**Supplied material**
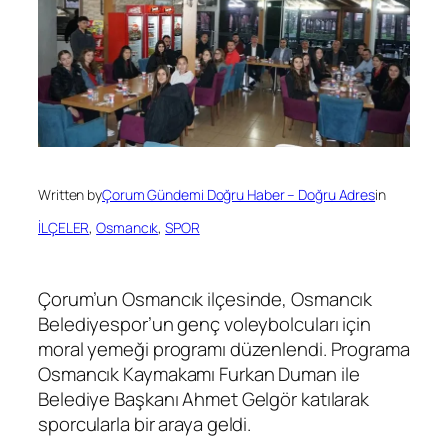
Written by
Çorum Gündemi Doğru Haber – Doğru Adres
in
İLÇELER
, 
Osmancık
, 
SPOR
Çorum’un Osmancık ilçesinde, Osmancık
Belediyespor’un genç voleybolcuları için
moral yemeği programı düzenlendi. Programa
Osmancık Kaymakamı Furkan Duman ile
Belediye Başkanı Ahmet Gelgör katılarak
sporcularla bir araya geldi.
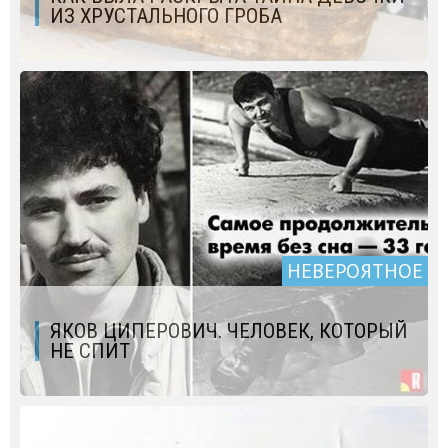
ИЗ ХРУСТАЛЬНОГО ГРОБА
НЕВЕРОЯТНОЕ
ЯКОВ ЦИПЕРОВИЧ. ЧЕЛОВЕК, КОТОРЫЙ
НЕ СПИТ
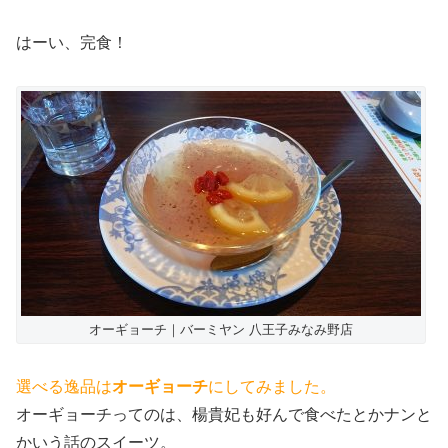
はーい、完食！
オーギョーチ｜バーミヤン 八王子みなみ野店
選べる逸品は
オーギョーチ
にしてみました。
オーギョーチってのは、楊貴妃も好んで食べたとかナンと
かいう話のスイーツ。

**Assigned task**
Rewrite every line of text in the data above as a Markdown table with the columns Row and Text, numbering the lines in order and skipping any blank ones. Leave the pictures out of your answer.

**Expected answer**
| Row | Text |
|---|---|
| 1 | Written by |
| 2 | Çorum Gündemi Doğru Haber – Doğru Adres |
| 3 | in |
| 4 | İLÇELER |
| 5 | ,  |
| 6 | Osmancık |
| 7 | ,  |
| 8 | SPOR |
| 9 | Çorum’un Osmancık ilçesinde, Osmancık |
| 10 | Belediyespor’un genç voleybolcuları için |
| 11 | moral yemeği programı düzenlendi. Programa |
| 12 | Osmancık Kaymakamı Furkan Duman ile |
| 13 | Belediye Başkanı Ahmet Gelgör katılarak |
| 14 | sporcularla bir araya geldi. |
| 15 | ИЗ ХРУСТАЛЬНОГО ГРОБА |
| 16 | НЕВЕРОЯТНОЕ |
| 17 | ЯКОВ ЦИПЕРОВИЧ. ЧЕЛОВЕК, КОТОРЫЙ |
| 18 | НЕ СПИТ |
| 19 | はーい、完食！ |
| 20 | オーギョーチ｜バーミヤン 八王子みなみ野店 |
| 21 | 選べる逸品は |
| 22 | オーギョーチ |
| 23 | にしてみました。 |
| 24 | オーギョーチってのは、楊貴妃も好んで食べたとかナンと |
| 25 | かいう話のスイーツ。 |